» **To do**: Gather every line from the items below that contains the string "ClicFone", and copy each one. Case counts.

» **Text extractions at the page level**:
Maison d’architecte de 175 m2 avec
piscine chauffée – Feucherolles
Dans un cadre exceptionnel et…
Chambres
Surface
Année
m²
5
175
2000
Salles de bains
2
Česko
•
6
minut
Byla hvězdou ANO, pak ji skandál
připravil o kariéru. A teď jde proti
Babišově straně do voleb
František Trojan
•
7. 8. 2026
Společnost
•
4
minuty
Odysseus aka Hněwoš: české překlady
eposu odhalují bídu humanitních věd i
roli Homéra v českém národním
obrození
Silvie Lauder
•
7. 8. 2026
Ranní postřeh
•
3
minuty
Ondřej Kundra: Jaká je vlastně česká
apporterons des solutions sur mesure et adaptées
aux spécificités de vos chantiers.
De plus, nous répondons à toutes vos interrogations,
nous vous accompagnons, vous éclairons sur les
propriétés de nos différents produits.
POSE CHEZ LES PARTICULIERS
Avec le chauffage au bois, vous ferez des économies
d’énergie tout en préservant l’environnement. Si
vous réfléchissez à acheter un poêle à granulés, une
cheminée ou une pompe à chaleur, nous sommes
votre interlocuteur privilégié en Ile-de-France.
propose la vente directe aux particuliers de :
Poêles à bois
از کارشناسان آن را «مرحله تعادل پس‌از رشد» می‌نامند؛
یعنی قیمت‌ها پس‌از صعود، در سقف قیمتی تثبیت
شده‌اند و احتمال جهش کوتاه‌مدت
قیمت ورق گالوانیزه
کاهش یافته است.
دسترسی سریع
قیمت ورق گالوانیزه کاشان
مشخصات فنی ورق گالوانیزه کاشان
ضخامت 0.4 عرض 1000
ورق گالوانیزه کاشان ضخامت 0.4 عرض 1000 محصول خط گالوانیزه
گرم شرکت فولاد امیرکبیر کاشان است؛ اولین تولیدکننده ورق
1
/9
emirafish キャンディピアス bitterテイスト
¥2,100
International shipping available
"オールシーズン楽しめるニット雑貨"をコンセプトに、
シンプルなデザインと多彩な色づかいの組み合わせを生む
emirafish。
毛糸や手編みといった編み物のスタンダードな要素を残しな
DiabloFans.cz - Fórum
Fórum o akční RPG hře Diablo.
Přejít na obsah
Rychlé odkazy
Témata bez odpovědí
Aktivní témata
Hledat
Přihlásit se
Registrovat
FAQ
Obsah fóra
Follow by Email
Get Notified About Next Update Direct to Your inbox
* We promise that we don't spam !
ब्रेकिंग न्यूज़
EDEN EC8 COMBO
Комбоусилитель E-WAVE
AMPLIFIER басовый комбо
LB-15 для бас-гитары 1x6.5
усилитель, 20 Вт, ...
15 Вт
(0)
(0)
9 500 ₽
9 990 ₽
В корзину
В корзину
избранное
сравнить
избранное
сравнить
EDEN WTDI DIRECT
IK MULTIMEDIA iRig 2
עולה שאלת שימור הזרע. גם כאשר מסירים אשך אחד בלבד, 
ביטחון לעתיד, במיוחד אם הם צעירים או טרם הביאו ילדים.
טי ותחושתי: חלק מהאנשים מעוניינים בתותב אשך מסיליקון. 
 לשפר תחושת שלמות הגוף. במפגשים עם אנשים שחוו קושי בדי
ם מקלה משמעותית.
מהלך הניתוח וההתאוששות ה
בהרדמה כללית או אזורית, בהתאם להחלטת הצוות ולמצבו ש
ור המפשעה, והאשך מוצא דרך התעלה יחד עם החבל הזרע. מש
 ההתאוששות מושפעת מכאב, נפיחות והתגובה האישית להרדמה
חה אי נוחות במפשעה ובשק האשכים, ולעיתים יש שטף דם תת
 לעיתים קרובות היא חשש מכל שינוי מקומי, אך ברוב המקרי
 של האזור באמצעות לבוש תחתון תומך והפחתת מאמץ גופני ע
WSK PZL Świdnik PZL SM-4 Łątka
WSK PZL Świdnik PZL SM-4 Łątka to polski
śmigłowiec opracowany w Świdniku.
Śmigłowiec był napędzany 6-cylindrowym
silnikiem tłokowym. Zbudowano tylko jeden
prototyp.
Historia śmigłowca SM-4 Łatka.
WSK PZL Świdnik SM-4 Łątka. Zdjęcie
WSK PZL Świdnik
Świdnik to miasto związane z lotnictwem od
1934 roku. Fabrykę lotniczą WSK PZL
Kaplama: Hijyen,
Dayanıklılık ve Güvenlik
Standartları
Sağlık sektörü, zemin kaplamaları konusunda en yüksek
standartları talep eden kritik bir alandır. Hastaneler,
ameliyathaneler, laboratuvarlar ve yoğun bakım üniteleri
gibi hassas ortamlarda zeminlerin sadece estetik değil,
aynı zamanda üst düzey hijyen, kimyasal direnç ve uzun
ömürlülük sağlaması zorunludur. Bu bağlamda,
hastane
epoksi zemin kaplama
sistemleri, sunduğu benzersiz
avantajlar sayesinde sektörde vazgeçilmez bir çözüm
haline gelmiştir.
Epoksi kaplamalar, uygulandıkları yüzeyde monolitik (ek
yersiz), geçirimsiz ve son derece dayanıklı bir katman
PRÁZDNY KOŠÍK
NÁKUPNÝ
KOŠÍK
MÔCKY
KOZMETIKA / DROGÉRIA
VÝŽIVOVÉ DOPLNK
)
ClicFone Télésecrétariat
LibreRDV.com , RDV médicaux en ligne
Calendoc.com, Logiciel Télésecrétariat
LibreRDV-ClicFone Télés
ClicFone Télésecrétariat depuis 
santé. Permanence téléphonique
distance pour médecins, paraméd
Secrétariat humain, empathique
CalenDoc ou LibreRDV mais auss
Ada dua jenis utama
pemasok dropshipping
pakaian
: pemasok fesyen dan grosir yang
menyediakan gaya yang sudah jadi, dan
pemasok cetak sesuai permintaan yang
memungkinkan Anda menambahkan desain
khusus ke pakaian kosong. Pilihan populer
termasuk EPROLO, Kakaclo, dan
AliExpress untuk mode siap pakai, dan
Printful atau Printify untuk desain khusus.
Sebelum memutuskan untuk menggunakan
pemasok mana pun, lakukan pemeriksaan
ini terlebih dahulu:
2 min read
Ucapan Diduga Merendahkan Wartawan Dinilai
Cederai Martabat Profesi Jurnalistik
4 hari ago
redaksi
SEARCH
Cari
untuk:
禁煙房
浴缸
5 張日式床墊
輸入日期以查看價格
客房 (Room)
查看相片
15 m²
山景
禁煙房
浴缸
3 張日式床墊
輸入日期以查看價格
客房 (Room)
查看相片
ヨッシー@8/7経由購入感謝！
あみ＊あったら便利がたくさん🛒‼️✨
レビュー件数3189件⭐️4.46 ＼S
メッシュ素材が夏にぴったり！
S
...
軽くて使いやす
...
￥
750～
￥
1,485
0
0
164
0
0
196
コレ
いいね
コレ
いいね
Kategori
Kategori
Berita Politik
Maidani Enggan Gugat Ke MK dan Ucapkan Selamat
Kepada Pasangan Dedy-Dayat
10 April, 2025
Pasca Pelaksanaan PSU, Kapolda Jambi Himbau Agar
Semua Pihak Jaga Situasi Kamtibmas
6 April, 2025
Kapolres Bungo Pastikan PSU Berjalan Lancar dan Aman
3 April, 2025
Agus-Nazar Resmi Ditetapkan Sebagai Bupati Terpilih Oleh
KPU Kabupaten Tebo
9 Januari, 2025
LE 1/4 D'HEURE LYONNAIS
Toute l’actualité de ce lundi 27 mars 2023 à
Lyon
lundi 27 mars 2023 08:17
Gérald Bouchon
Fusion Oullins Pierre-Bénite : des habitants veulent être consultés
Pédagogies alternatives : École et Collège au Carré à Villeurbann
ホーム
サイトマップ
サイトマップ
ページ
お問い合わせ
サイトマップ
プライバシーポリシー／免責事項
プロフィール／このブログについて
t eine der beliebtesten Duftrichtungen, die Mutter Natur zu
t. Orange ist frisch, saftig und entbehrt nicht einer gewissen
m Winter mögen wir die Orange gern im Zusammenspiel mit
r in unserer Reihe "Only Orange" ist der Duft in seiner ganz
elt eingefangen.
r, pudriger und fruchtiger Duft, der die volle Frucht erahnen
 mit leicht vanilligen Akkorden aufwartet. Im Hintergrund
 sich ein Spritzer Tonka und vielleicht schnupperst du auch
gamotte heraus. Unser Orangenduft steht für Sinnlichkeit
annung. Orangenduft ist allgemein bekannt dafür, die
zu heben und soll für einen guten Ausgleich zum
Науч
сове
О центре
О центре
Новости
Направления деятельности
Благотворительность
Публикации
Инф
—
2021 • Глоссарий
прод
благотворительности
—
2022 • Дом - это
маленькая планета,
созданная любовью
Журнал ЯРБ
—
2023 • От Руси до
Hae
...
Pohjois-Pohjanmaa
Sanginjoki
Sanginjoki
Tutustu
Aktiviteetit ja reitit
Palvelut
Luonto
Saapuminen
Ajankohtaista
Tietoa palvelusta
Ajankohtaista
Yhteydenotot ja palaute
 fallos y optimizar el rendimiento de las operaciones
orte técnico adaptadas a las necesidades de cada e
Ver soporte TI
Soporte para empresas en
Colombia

» **Task output**:
ClicFone Télésecrétariat
LibreRDV-ClicFone Télés
ClicFone Télésecrétariat depuis 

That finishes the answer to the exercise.